For the data below, work out the number of lines containing the string "Гавана" and answer with that number only.
*****
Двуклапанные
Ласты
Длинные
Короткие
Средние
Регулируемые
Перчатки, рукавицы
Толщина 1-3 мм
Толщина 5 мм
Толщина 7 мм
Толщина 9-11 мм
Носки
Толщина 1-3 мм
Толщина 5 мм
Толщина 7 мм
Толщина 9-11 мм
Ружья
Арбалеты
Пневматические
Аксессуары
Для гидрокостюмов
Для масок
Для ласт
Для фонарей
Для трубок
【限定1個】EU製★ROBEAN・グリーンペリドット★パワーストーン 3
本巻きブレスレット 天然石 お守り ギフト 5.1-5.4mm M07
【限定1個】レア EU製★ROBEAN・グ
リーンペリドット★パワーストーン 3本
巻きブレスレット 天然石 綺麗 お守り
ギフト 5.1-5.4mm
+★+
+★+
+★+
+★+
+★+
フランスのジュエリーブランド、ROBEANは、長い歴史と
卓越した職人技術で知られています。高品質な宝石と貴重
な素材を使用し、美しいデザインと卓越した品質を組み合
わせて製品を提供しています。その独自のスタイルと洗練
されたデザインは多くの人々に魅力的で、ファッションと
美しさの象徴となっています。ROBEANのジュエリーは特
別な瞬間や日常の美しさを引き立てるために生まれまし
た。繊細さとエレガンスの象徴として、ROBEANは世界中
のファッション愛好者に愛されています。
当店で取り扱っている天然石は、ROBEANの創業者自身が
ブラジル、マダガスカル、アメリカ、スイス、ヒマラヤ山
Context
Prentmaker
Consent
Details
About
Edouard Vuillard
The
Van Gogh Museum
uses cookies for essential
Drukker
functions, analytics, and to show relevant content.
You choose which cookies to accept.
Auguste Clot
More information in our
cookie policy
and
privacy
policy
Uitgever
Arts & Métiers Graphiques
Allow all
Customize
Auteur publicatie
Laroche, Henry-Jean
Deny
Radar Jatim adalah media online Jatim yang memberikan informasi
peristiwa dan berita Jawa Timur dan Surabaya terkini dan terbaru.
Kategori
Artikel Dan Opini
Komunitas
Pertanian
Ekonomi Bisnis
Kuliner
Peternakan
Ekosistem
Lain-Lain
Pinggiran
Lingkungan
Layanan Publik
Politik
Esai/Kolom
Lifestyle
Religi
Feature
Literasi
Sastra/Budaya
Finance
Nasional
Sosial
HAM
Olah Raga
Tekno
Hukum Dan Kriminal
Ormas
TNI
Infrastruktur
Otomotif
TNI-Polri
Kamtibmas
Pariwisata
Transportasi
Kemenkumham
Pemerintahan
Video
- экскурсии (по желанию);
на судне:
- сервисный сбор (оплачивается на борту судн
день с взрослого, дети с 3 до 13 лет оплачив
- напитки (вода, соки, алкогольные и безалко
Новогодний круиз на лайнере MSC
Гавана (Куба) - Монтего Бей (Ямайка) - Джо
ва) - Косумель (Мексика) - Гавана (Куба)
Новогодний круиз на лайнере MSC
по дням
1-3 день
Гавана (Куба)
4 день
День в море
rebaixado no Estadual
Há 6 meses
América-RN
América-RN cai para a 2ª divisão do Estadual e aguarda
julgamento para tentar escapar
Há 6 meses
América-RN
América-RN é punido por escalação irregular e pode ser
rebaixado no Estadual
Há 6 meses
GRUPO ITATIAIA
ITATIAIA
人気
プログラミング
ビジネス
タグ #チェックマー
*****
* [Exercise output] 3